Amido PNP pincer complexes of palladium(II) and platinum(II): Synthesis, structure, and reactivity

The synthesis of a series of divalent palladium and platinum complexes containing amido PNP pincer ligands of the type [N(o‐C6H4PR2)2]− (R = Ph (1a), iPr (1b)) is reported. Metathetical reactions of [1a–b]PdCl or [1a–b]PtCl with a variety of alkyl Grignard reagents or LiHBEt3 in ethereal or arene solutions generate their corresponding alkyl or hydride complexes [1a]PdR1 (R1 = Me, Et, nBu), [1b]PdR1 (R1 = Me, Et, H), [1a]PtR1 (R1 = Me, Et, nBu, nHexyl, H), and [1b]PtR1 (R1 = Me, H).
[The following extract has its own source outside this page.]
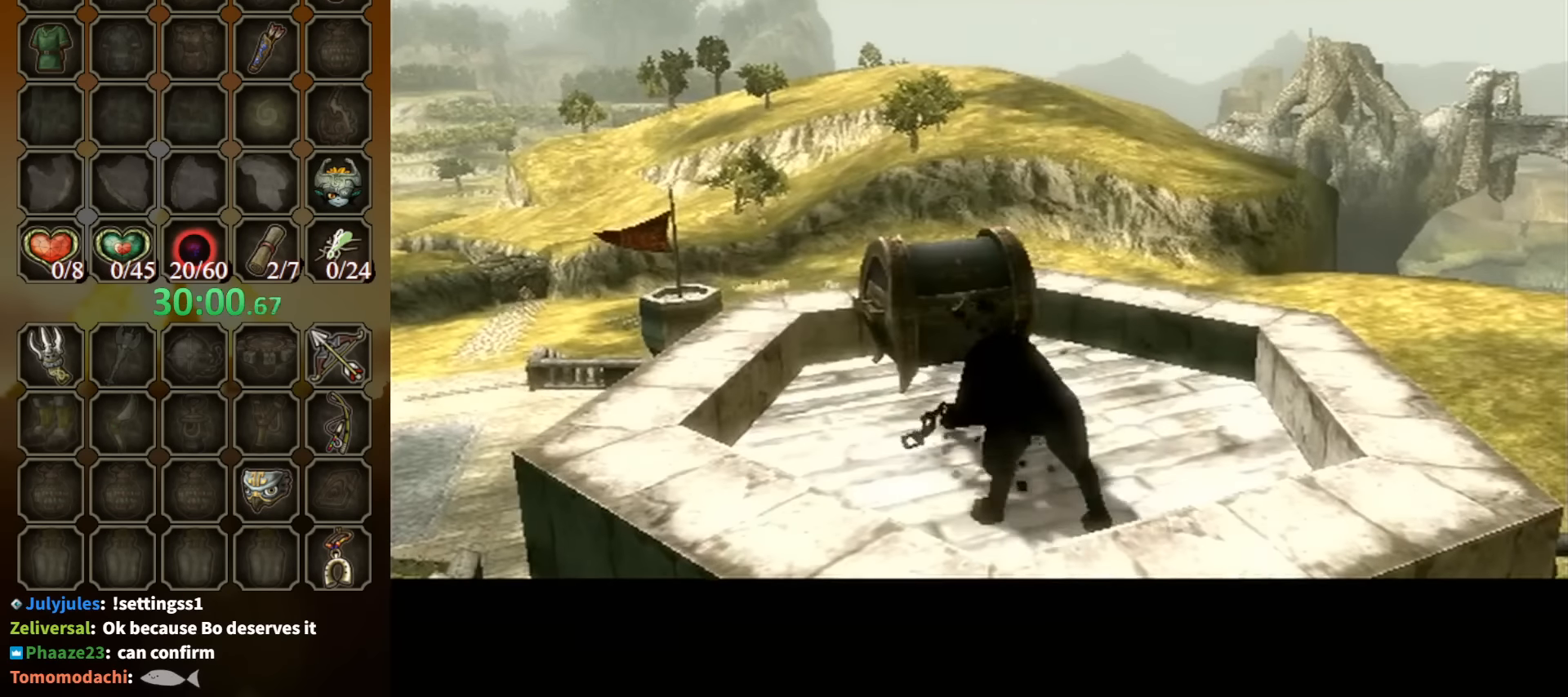
Gameplay with a controller (Nintendo layout); each line is a JSON object with the inputs held at the frame after it. "events" lists button and stick changes between this image and that frame as [ms after this image, input, new state], when the widget could be followed in between. Not read: L3 R3.
{"buttons": [], "left_stick": "center", "right_stick": "center", "events": []}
Although these organometallic complexes are all thermally stable, including those containing β‐hydrogen atoms even at elevated temperatures, compounds [1a]PdH and [1b]PtR1 (R1 = Et, nBu, nHexyl) are not isolable due to facile decomposition. The stability and reactivity of these complexes are discussed. The chloro [1a]PdCl is a superior catalyst precursor to [1b]PdCl, [1a]PtCl, and [1b]PtCl in Kumada couplings, affording, for instance, n‐butyl arenes nearly quantitatively. The X‐ray structures of [1b]PtCl, [1b]PtMe, [1b]PdEt, [1a]PtnBu, [1b]PdH, and [1b]PtH are presented. Although the majority of organopalladium and organoplatinum complexes of [N(o‐C6H4PR2)2]− (R = Ph (1a), iPr (1b)) are thermally stable, including alkyls that contain β‐hydrogen atoms at elevated temperatures, [1a]PdH and [1b]PtR1 (R1 = Et, nBu, nHexyl) decompose readily either during synthesis or upon workup. Complex [1a]PdCl outperforms [1b]PdCl, [1a]PtCl, and [1b]PtCl in Kumada couplings, affording, for instance, n‐butyl arenes nearly quantitatively.